◆ **Excerpted text**
Dignity in death

Everyone deserves a dignified death. That means a lot of different things to a lot of different people.

For more and more Brits it has meant a peaceful death at the time of their choosing at Dignitas in Switzerland. Last year one Brit went there every eight days.

I recently met two of my constituents whose partners were suffering from terminal illnesses and wished to end their lives at Dignitas.

Their experiences couldn’t have been more different.

James Howley’s partner Helen was able to get the medical documents she needed to allow her the peaceful death she wanted.

But Julie Smith’s husband Paul could not access the medical letter required by the Swiss authorities because his doctor was concerned about falling foul of the law.

No doctor should be put in that position: having to choose between granting their dying patient’s wish or facing possible investigation.

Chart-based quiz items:
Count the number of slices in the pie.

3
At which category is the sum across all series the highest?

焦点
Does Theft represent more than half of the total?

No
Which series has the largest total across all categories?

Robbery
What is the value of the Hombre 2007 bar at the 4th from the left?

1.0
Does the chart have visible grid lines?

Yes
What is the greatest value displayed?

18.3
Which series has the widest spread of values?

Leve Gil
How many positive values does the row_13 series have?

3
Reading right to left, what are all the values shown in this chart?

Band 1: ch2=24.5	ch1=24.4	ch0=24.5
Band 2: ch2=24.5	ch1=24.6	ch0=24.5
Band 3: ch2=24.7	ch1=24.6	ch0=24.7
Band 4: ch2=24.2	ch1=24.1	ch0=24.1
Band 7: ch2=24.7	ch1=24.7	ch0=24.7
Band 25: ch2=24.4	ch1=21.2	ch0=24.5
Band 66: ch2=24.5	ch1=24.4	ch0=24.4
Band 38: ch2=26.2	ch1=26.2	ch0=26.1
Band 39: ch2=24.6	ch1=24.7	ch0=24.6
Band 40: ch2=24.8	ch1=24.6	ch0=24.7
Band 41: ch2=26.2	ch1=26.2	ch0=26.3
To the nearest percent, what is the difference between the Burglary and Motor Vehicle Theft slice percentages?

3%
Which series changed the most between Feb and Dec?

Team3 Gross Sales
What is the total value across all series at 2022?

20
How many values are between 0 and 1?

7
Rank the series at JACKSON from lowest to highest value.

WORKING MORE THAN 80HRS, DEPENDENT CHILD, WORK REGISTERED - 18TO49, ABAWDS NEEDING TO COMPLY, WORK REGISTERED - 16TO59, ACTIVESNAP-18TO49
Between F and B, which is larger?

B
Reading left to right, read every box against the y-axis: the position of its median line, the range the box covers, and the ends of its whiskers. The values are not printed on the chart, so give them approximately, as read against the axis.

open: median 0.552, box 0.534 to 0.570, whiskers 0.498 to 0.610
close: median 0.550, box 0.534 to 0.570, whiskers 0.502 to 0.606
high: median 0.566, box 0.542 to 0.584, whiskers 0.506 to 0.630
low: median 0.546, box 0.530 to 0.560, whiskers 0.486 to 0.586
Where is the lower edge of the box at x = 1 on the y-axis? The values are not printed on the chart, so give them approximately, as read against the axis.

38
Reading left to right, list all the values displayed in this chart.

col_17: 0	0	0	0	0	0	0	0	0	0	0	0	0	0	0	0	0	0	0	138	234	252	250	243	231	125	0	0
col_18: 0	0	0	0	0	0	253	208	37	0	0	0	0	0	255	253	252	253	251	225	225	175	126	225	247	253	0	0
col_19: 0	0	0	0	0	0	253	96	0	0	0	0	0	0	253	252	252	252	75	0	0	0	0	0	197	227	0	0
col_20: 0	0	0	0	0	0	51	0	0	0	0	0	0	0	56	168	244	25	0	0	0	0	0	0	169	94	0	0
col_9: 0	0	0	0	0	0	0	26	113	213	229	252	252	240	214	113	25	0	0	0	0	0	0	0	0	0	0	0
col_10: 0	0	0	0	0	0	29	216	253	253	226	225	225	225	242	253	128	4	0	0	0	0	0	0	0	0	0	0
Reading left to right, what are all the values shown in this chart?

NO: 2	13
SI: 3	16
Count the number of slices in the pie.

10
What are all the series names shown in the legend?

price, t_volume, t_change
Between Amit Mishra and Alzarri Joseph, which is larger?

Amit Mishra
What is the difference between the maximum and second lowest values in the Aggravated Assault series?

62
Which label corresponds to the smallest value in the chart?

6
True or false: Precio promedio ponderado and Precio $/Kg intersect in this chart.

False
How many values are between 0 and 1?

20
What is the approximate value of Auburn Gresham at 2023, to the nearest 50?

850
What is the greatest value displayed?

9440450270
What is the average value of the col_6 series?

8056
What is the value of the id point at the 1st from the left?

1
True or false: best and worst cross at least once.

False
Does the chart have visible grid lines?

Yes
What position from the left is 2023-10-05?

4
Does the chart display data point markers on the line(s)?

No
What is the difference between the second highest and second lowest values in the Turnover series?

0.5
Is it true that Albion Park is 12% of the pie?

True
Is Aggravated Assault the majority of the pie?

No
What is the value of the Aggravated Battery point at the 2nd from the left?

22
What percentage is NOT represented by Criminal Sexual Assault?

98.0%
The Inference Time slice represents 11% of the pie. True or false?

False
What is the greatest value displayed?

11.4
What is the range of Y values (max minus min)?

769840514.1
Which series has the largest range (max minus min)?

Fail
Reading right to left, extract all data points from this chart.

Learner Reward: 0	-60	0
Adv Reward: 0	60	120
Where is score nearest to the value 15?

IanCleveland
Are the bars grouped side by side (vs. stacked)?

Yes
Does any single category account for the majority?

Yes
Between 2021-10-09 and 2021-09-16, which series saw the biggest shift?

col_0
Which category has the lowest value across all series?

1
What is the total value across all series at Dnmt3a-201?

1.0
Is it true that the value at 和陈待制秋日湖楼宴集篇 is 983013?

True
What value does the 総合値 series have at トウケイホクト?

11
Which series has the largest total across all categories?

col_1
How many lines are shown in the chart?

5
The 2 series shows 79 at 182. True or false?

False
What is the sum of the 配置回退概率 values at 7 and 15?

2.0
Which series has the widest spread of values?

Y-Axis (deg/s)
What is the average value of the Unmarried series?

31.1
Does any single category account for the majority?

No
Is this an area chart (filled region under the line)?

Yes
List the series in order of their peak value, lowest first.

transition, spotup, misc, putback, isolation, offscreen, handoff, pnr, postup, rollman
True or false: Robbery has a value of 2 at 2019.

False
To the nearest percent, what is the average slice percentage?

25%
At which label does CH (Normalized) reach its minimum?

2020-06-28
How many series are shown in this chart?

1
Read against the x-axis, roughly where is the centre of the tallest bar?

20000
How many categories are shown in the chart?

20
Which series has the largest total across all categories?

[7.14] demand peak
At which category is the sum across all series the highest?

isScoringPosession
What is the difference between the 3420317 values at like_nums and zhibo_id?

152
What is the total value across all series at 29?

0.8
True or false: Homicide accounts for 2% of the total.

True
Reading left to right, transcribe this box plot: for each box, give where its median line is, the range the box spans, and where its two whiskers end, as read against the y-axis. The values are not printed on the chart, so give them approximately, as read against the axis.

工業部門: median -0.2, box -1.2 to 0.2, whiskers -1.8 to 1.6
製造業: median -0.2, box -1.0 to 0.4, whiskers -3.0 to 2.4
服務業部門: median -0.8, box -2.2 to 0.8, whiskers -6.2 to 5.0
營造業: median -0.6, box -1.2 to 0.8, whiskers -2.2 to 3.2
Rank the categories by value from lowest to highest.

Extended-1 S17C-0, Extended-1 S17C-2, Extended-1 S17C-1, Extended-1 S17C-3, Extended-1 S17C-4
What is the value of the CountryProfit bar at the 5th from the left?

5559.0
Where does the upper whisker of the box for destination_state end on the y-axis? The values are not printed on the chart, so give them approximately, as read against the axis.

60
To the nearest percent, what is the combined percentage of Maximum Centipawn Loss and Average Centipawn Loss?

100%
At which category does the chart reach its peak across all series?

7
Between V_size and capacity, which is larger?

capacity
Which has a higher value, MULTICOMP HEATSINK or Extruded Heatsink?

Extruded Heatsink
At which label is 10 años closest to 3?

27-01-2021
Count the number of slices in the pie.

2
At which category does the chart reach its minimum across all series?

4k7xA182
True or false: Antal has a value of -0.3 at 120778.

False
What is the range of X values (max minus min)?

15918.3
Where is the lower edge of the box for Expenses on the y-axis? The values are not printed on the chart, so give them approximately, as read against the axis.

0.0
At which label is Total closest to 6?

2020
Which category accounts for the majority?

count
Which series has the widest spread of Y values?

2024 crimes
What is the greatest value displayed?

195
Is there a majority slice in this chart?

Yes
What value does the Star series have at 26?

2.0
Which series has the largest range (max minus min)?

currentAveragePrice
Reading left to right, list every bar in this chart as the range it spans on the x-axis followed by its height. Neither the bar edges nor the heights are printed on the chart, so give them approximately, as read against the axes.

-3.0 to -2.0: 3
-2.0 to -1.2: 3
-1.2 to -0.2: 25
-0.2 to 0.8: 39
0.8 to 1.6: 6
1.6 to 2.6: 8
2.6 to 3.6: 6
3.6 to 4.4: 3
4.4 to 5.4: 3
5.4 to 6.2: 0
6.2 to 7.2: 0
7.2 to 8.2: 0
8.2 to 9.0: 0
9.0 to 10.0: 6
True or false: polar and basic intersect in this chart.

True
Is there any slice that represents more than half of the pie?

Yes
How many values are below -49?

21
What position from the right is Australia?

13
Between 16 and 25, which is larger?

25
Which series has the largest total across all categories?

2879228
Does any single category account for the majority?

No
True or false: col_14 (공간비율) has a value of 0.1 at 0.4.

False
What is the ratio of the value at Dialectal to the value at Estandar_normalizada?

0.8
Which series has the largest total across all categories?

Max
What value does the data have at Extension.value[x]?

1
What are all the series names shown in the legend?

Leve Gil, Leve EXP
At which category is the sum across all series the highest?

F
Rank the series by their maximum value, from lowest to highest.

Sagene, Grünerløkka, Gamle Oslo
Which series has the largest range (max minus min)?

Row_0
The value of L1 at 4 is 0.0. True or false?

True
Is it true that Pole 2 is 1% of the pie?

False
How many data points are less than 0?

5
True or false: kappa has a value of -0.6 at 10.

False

◆ **Action item**
Continue the text about dying with dignity from the point where it stops. The entries have no connection to the text on dying with dignity.

◆ **Answer for this exercise**
What makes this story so strange is that Helen and Paul both attended the same GP surgery in West Bromwich.

Two people, facing similar challenges at the end of their lives, had totally different deaths – one dignified, one undignified and painful.

All because the law regarding helping patients go to Dignitas is a grey area.

It’s not often you have such a clear demonstration of a situation that is not working, unfair and devastating for those involved.

When this issue came to Parliament nearly three years ago MPs didn’t agree that the law should change.

I was among those not convinced by the arguments. Hearing James and Julie’s stories has changed my mind.